La calle Restoy vivió su época de esplendor en los años de la posguerra, cuando llegó a estar poblada por más de trescientos vecinos, lo que demuestra la importancia de esta avenida. En los primeros años cuarenta instalaron en la calle un comedor de Auxilio Social, presidido por la imagen del Patriarca San José, que desde su repisa vio pasar por allí a todos los pobres del distrito quinto. Venían desde todos los rincones del barrio, desde las cuevas de la Rambla de Belén, desde el Hoyo de los Coheteros y de las Tres Marías, buscando el plato de sopa caliente que alimentaba sus inviernos. Por junio, en los días en los que en el distrito celebraban a San Antonio de Padua, el local se llenaba con más de trescientos pobres a los que las generosas señoritas de las Juventudes Antonianas les servían un almuerzo suculento con dos platos y postre. 



Cuánta vida corría a diario por la calle Restoy y por los callejones que la atravesaban formando un infinito cruce de caminos. El Quemadero, la Fuentecica, el barrio de la Caridad, el de la Plaza de Toros, pasaban a diario por la calle Restoy, que siempre estaba llena de gente, cuando los vecinos convivían en las aceras y el pavimento era de esa tierra pegajosa que en los veranos calmaba el camión de la regadora. 



Qué duro invierno aquel de 1941 cuando frente a la puerta del comercio de don Antonio Duro se formaban colas antes de que amaneciera; eran largas colas de madres que se dejaban el alma y se jugaban la salud al relente para que sus hijos pudieran alimentarse con aquellas latas de leche condensada que se adquirían con las cartillas de racionamiento. A veces era tanta la demanda por el hambre que la remesa de leche se quedaba corta y más de una vez tuvieron que compartir dos madres la misma lata para que sus hijos pudieran comer.



La calle contaba con la tienda de Duro, con el comercio de ultramarinos de la señora Encarnación Pozo, donde venían desde todos los barrios a comprar el alpiste para los pájaros, y con la farmacia del señor Espinar, con la rebotica donde el practicante ponía las inyecciones



No había una sola casa vacía entonces y las familias numerosas se acostumbraban a la estrechez de las viviendas humildes en una época en la que en tres habitaciones se apañaban el matrimonio, los hijos y los abuelos, que también eran una parte más de las casas.
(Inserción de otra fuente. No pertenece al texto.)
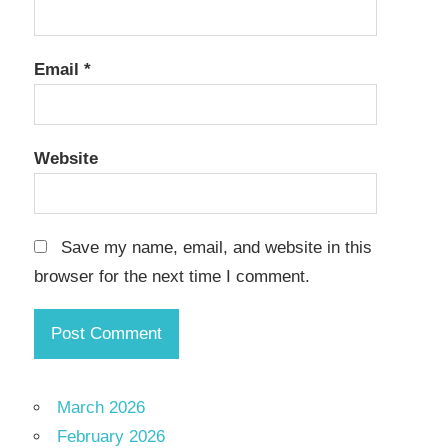
Email
*
Website
Save my name, email, and website in this
browser for the next time I comment.
March 2026
February 2026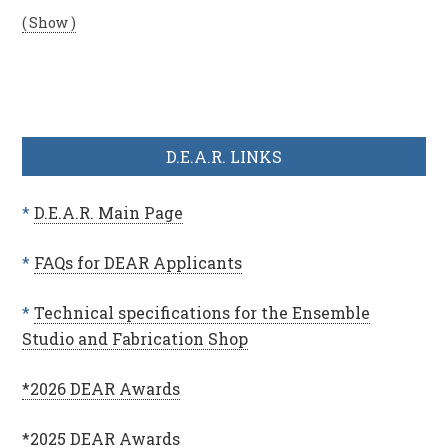
( Show )
D.E.A.R. LINKS
*
D.E.A.R. Main Page
*
FAQs for DEAR Applicants
*
Technical specifications for the Ensemble
Studio and Fabrication Shop
*2026 DEAR Awards
*2025 DEAR Awards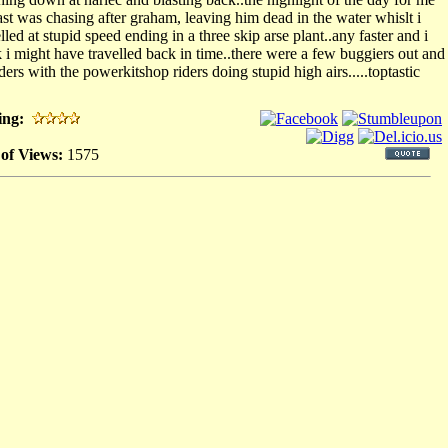
east was chasing after graham, leaving him dead in the water whislt i
lled at stupid speed ending in a three skip arse plant..any faster and i
k i might have travelled back in time..there were a few buggiers out and
ders with the powerkitshop riders doing stupid high airs.....toptastic
ing:
 of Views:
1575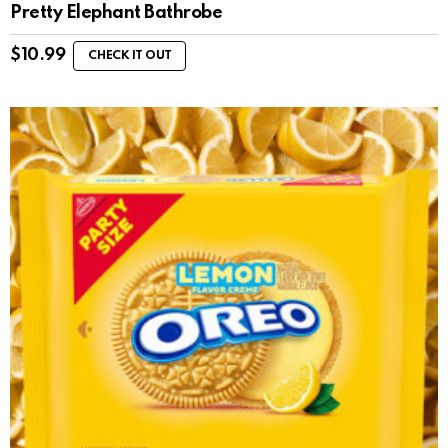
Pretty Elephant Bathrobe
$
10.99
CHECK IT OUT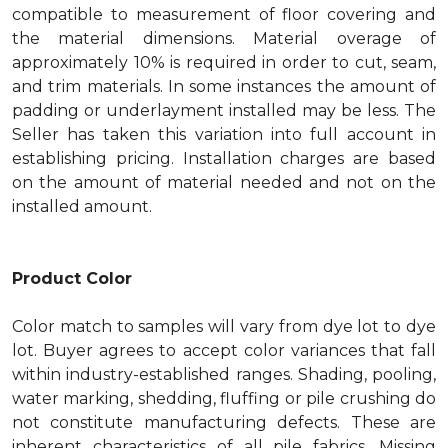
compatible to measurement of floor covering and
the material dimensions. Material overage of
approximately 10% is required in order to cut, seam,
and trim materials. In some instances the amount of
padding or underlayment installed may be less. The
Seller has taken this variation into full account in
establishing pricing. Installation charges are based
on the amount of material needed and not on the
installed amount.
Product Color
Color match to samples will vary from dye lot to dye
lot. Buyer agrees to accept color variances that fall
within industry-established ranges. Shading, pooling,
water marking, shedding, fluffing or pile crushing do
not constitute manufacturing defects. These are
inherent characteristics of all pile fabrics. Missing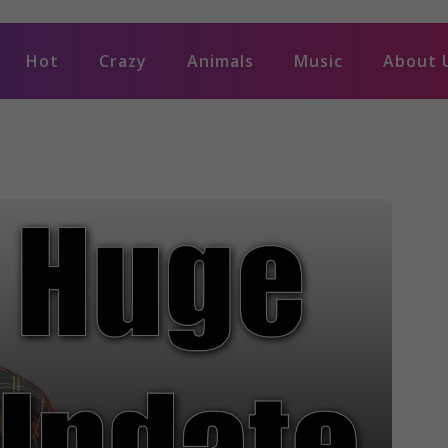
Hot
Crazy
Animals
Music
About 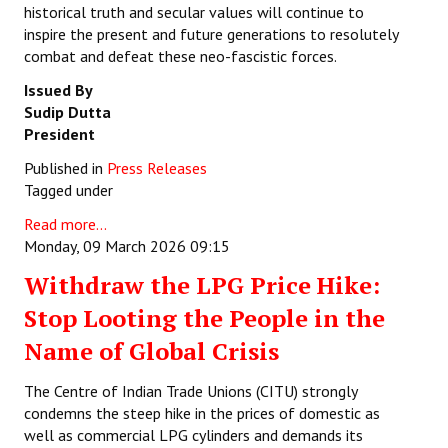
historical truth and secular values will continue to
inspire the present and future generations to resolutely
combat and defeat these neo-fascistic forces.
Issued By
Sudip Dutta
President
Published in
Press Releases
Tagged under
Read more...
Monday, 09 March 2026 09:15
Withdraw the LPG Price Hike:
Stop Looting the People in the
Name of Global Crisis
The Centre of Indian Trade Unions (CITU) strongly
condemns the steep hike in the prices of domestic as
well as commercial LPG cylinders and demands its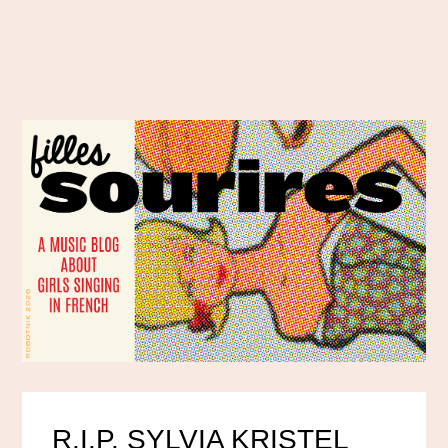
R.I.P. SYLVIA KRISTEL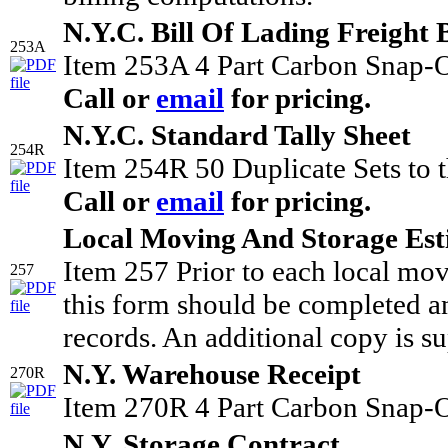
N.Y.C. Bill Of Lading Freight B
253A
Item 253A 4 Part Carbon Snap-O
Call or
email
for pricing.
N.Y.C. Standard Tally Sheet
254R
Item 254R 50 Duplicate Sets to t
Call or
email
for pricing.
Local Moving And Storage Est
Item 257 Prior to each local mo
257
this form should be completed an
records. An additional copy is su
N.Y. Warehouse Receipt
270R
Item 270R 4 Part Carbon Snap-O
N.Y. Storage Contract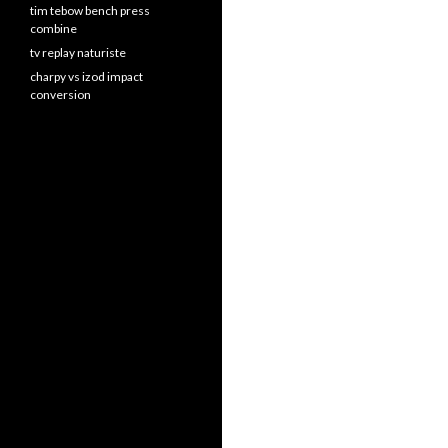
tim tebow bench press
combine
tv replay naturiste
charpy vs izod impact
conversion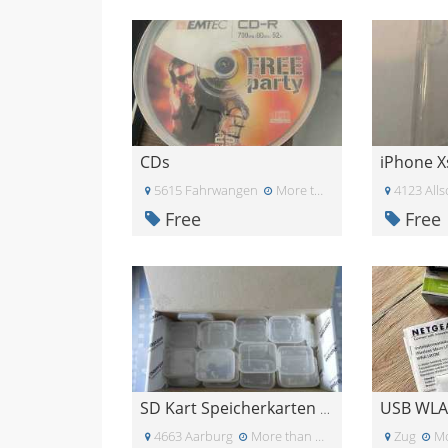
CDs
5615 Fahrwangen
More than a month ago
4123 Alls
Free
Free
USB WLA
SD Kart Speicherkarten Box
4663 Aarburg
More than a month ago
Zug
Mo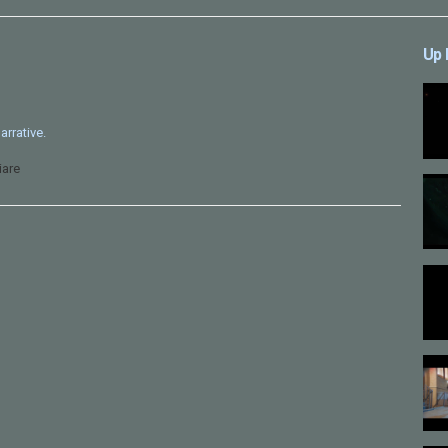
Up 
arrative.
iare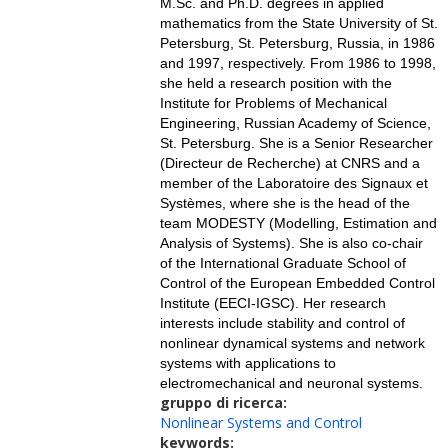
M.Sc. and Ph.D. degrees in applied
mathematics from the State University of St.
Petersburg, St. Petersburg, Russia, in 1986
and 1997, respectively. From 1986 to 1998,
she held a research position with the
Institute for Problems of Mechanical
Engineering, Russian Academy of Science,
St. Petersburg. She is a Senior Researcher
(Directeur de Recherche) at CNRS and a
member of the Laboratoire des Signaux et
Systèmes, where she is the head of the
team MODESTY (Modelling, Estimation and
Analysis of Systems). She is also co-chair
of the International Graduate School of
Control of the European Embedded Control
Institute (EECI-IGSC). Her research
interests include stability and control of
nonlinear dynamical systems and network
systems with applications to
electromechanical and neuronal systems.
gruppo di ricerca:
Nonlinear Systems and Control
keywords: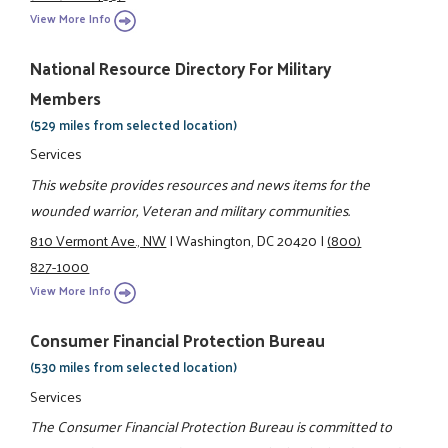
View More Info
National Resource Directory For Military
Members
(529 miles from selected location)
Services
This website provides resources and news items for the
wounded warrior, Veteran and military communities.
810 Vermont Ave., NW
|
Washington, DC 20420
|
(800)
827-1000
View More Info
Consumer Financial Protection Bureau
(530 miles from selected location)
Services
The Consumer Financial Protection Bureau is committed to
La calle se convertía en un enjambre de muchachos y muchachas cuando en las noches de verano la gente sacaba las sillas a las puertas a tomar el fresco. Se hablaba, se jugaba, se cenaba y se dormía cuando llegaba la madrugada. 
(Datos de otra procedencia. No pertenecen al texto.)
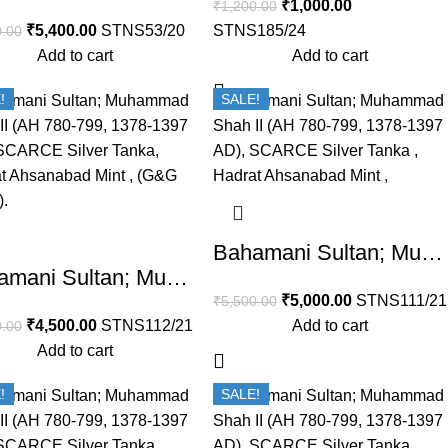
₹
1,000.00
₹
1,200.00
₹
5,400.00
STNS53/20
STNS185/24
0.00
Add to cart
Add to cart
!
SALE!
Bahamani Sultan; Muhammad Shah II (AH 780-799, 1378-1397 AD), SCARCE Silver Tanka , Hadrat Ahsanabad Mint , (G&G BH51).
Bahamani Sultan; Muhammad Shah II (AH 780-799, 1378-1397 AD), SCARCE Silver Tanka, Hadrat Ahsanabad Mint , (G&G BH51).
₹
5,000.00
STNS111/21
₹
5,500.00
₹
4,500.00
STNS112/21
Add to cart
0.00
Add to cart
!
SALE!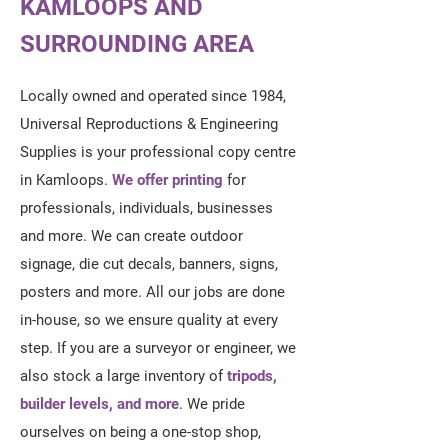
KAMLOOPS AND
SURROUNDING AREA
Locally owned and operated since 1984,
Universal Reproductions & Engineering
Supplies is your professional copy centre
in Kamloops.
We offer printing
for
professionals, individuals, businesses
and more. We can create outdoor
signage, die cut decals, banners, signs,
posters and more. All our jobs are done
in-house, so we ensure quality at every
step. If you are a surveyor or engineer, we
also stock a large inventory of
tripods,
builder levels, and more
. We pride
ourselves on being a one-stop shop,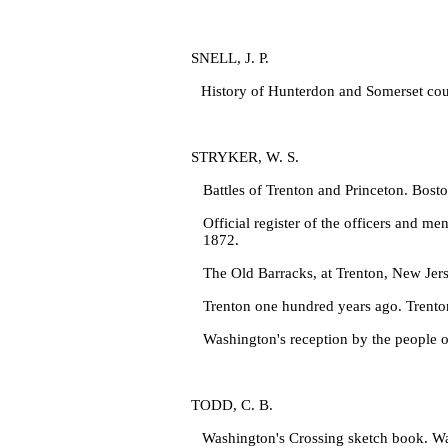
SNELL, J. P.
History of Hunterdon and Somerset coun
STRYKER, W. S.
Battles of Trenton and Princeton. Bost
Official register of the officers and
men
1872.
The Old Barracks, at Trenton, New Jer
Trenton one hundred years ago. Trento
Washington's reception by the people 
TODD, C. B.
Washington's Crossing sketch book. Wa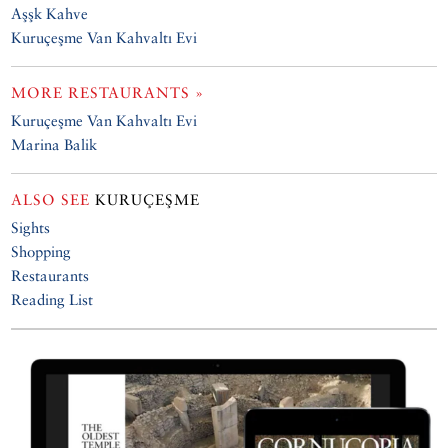
Aşşk Kahve
Kuruçeşme Van Kahvaltı Evi
MORE RESTAURANTS »
Kuruçeşme Van Kahvaltı Evi
Marina Balik
ALSO SEE
KURUÇEŞME
Sights
Shopping
Restaurants
Reading List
Casi todos los vecinos eran gente sencilla, trabajadores que sobrevivían con la ley del máximo esfuerzo. Allí vivía José Jurado, que era escribiente; el camarero Diego Granados; el panadero Anselmo García; la modista María Bretones, que siempre tenía la casa llena de mujeres y de trapos; doña Fuencisla García, que era maestra de escuela y una institución en la calle; la señora Adelarda Barrios que vendía Iguales por todos los rincones del barrio; José Rodríguez el carbonero principal; Pepe Sánchez, el barbero; Juan Antonio Salvador, que era un maestro poniendo las inyecciones, con tanta habilidad en las manos que el paciente nunca se llegaba a enterar del mal trago del pinchazo. 


Para las fiestas de San Antonio, la calle Restoy se engalanaba con farolillos y las bombillas fundidas de las esquinas se cambiaban, y los vecinos regaban y barrían sus puertas para adecentarlas. Las verbenas de la calle Restoy eran ya muy célebres en Almería en los años treinta y estaban consideradas como unas de las más concurridas de la ciudad. 


Aquella noche llegaban desde todos los rincones los carrillos de los vendedores ambulantes: el turronero con su cargamento de dulces; el hombre de los garbanzos tostaos y las almendras; el buhonero que vendía globos y hacía pajaritas de papel para los niños, y el heladero que cada año aparecía por San Antonio con el verano debajo del brazo.